Obwohl es vielleicht nicht gelingen wird, alle Gebiete der Ukraine zurückzugewinnen, sollte klar sein, dass dieser Angriff Russlands die Integration der Ukraine in NATO und EU nur vorangetrieben hat. Europa ist zudem in der Pflicht, endlich eine führende diplomatische Rolle einzunehmen. Es braucht eine Initiative für einen Friedensplan, der nicht nur den Konflikt in der Ukraine, sondern auch andere Spannungsfelder in Moldawien und Georgien in den Blick nimmt. Eine solche Lösung erfordert eine enge Zusammenarbeit mit der Ukraine und ihren internationalen Partnern.

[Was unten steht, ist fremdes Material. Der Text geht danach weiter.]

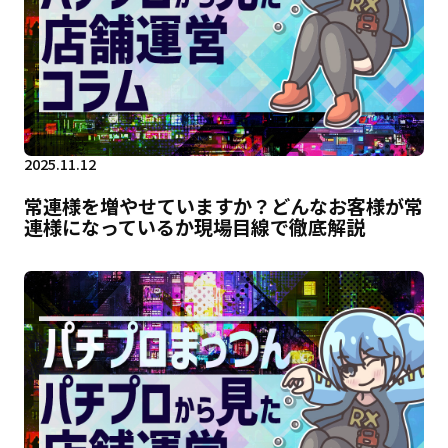
2025.11.12
常連様を増やせていますか？どんなお客様が常
連様になっているか現場目線で徹底解説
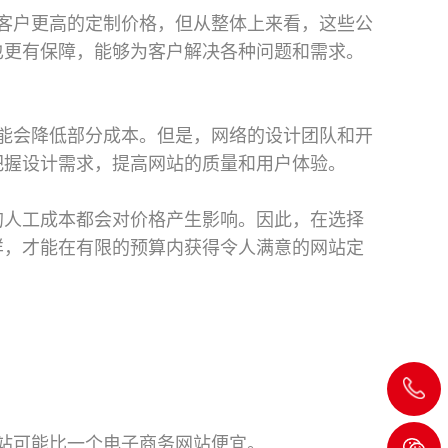
客户更高的定制价格，但从整体上来看，这些公
也更有保障，能够为客户解决各种问题和需求。
能会降低部分成本。但是，网络的设计团队和开
把握设计需求，提高网站的质量和用户体验。
的人工成本都会对价格产生影响。因此，在选择
样，才能在有限的预算内获得令人满意的网站定
020-
8232
站可能比一个电子商务网站便宜。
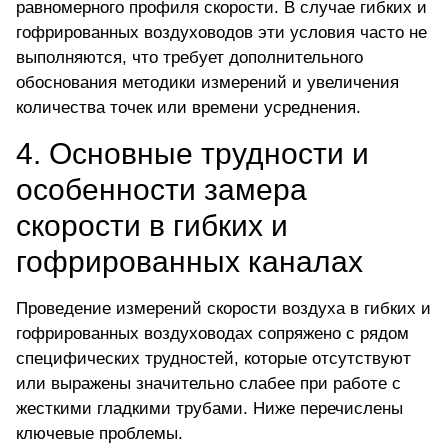
равномерного профиля скорости. В случае гибких и
гофрированных воздуховодов эти условия часто не
выполняются, что требует дополнительного
обоснования методики измерений и увеличения
количества точек или времени усреднения.
4. Основные трудности и
особенности замера
скорости в гибких и
гофрированных каналах
Проведение измерений скорости воздуха в гибких и
гофрированных воздуховодах сопряжено с рядом
специфических трудностей, которые отсутствуют
или выражены значительно слабее при работе с
жесткими гладкими трубами. Ниже перечислены
ключевые проблемы.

Russland hat sich durch die Annexion der Krim 2014 und den großangelegten Angriffskrieg ab 2022 selbst aus der Gemeinschaft der europäischen Staaten entfernt. Dies ist umso tragischer, da Russland kulturell und geografisch zu Europa gehört und in einer anderen Zukunft wieder Teil davon sein könnte. Derzeit agiert es jedoch als destabilisierender Akteur, der Unsicherheit in Europa und darüber hinaus schafft. Europa muss geschlossen Stärke zeigen und darf nicht nachgeben, bis Russland die Souveränität aller Nachbarstaaten respektiert und seine expansionsgetriebenen Ambitionen beendet.
BSW, Irmgard Freihoffer:
Das Sterben auf beiden Seiten muss endlich beendet werden. Kriege lassen sich nur durch Verhandlungen beenden. Eine Reichweitenaufhebung von Natowaffen und mögliche Tauruslieferungen, die nur von deutschen Soldaten programmiert werden können, würden uns immer weiter in den Krieg hineinziehen und die Eskalationsspirale weiter antreiben, weil Russland nachziehen würde. Die Verhandlungsposition der Ukraine wurde durch westliche Waffen nicht, wie erhofft verbessert, sondern hat sich verschlechtert. Zudem belasten die hohen Kosten für die Waffenlieferungen und die sonstigen Hilfen auch unseren Haushalt enorm.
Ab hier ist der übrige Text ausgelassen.